Will that hold true? Take a look at the list of starting centers below, with their 2010-11 salary and PER, plus a final column dividing their salary by PER to give a simple dollar amount of how much each point of PER cost their team.
By now the theme of these pieces is probably pretty apparent; players on rookie contracts are going to be the most cost effective. There are nine such players on this list, though they are spread out over the top 13 most cost-efficient players. The veterans in that mix? Charlotte’s Kwame Brown, Houston’s Chuck Hayes, Detroit’s Ben Wallace, and New York’s Ronny Turiaf. All but Hayes also posted a PER below the average of 15.0.
Those on their rookie contracts are a solid group. Two of them – Atlanta’s Al Horford and Chicago’s Joakim Noah – signed extensions last summer and will make significantly more when basketball resumes again. New Jersey’s Brook Lopez and Washington’s JaVale McGee may be in the market for lucrative early extensions when the lockout is lifted as well. Memphis’ Marc Gasol, who was issued a Qualifying Offer and will be a restricted free agent, may be one the biggest names in free agency. The L.A. Clippers’ DeAndre Jordan – the most cost-efficient player on this list and also restricted – could be right behind him.
Speaking of average, this entire group’s average PER was 15.1 despite the fact only 12 of the 30 players poster below average PER. How? Three players posting PER under 10.0 don’t help, but neither does the 7.3 posted by Miami’s Joel Anthony. Then again, perhaps this is not fair to Anthony, who did not start the entire season, but did finish the playoffs in that position. Zydrunas Ilgauskas (PER of 12.8) started the majority of the games at center, and Erick Dampier (9.8 PER) also had starts.
What’s the worst deal? Do we automatically choose Sacramento’s Samuel Dalembert, with his below average PER and $13.4 million salary? Probably. He cost his team $98k more per point of PER than the runner-up, San Antonio’s Tim Duncan – and his resume doesn’t come close to Duncan’s. For Duncan that salary is as much for what he has done over his career as what he’s doing now (but still, a PER of 21.9 is second on this list only to Howard).

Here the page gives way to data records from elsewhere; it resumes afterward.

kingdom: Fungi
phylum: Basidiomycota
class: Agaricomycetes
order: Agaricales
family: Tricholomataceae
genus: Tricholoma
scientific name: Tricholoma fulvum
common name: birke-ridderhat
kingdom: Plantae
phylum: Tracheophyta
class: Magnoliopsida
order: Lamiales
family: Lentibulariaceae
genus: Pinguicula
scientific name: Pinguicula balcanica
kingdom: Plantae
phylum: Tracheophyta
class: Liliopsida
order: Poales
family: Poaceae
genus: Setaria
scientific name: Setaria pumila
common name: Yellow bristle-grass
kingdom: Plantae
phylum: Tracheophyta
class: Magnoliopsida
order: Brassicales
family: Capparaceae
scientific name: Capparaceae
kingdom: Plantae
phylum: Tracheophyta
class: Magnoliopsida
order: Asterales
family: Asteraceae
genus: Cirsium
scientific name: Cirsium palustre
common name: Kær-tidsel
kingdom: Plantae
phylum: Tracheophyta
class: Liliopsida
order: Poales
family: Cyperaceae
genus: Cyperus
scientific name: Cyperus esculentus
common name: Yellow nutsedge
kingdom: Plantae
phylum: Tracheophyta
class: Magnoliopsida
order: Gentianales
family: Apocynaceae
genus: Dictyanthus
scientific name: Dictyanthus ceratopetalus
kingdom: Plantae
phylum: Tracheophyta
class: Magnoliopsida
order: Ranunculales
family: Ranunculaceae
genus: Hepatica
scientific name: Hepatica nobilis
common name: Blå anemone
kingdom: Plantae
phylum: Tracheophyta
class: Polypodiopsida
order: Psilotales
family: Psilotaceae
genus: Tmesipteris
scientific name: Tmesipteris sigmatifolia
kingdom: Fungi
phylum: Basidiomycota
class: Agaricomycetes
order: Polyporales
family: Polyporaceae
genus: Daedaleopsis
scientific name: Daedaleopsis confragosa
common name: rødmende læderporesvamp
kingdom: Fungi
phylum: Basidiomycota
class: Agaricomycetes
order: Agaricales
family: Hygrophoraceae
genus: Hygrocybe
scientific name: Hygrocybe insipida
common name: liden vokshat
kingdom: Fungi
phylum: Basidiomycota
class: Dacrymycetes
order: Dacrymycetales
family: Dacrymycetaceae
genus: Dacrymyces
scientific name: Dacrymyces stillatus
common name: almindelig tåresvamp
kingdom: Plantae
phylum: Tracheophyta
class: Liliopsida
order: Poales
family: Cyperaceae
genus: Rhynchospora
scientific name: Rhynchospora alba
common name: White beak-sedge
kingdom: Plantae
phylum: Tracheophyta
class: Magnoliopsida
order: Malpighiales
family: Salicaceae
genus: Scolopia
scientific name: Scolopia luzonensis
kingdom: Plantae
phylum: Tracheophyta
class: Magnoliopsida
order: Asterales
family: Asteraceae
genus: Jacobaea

Outside of the rookies who has the best combination of production and value? Well, Orlando’s Dwight Howard made $16.6 million last season, but also posted the second-best PER in the entire NBA. Despite the second-highest salary on this list – which is well deserved – Howard is still more cost-effective than eight other players. Phoenix’s Marcin Gortat, who used to be Howard’s backup before an early season trade for Jason Richardson, is a fantastic deal. He wasn’t put into the starting lineup until late in the season, so his PER of 17.3 is probably lower than it could have been (but still second only to Steve Nash on the Suns), and since he signed a full MLE deal in 2009 he’s locked in for three more years at a relatively cheap rate.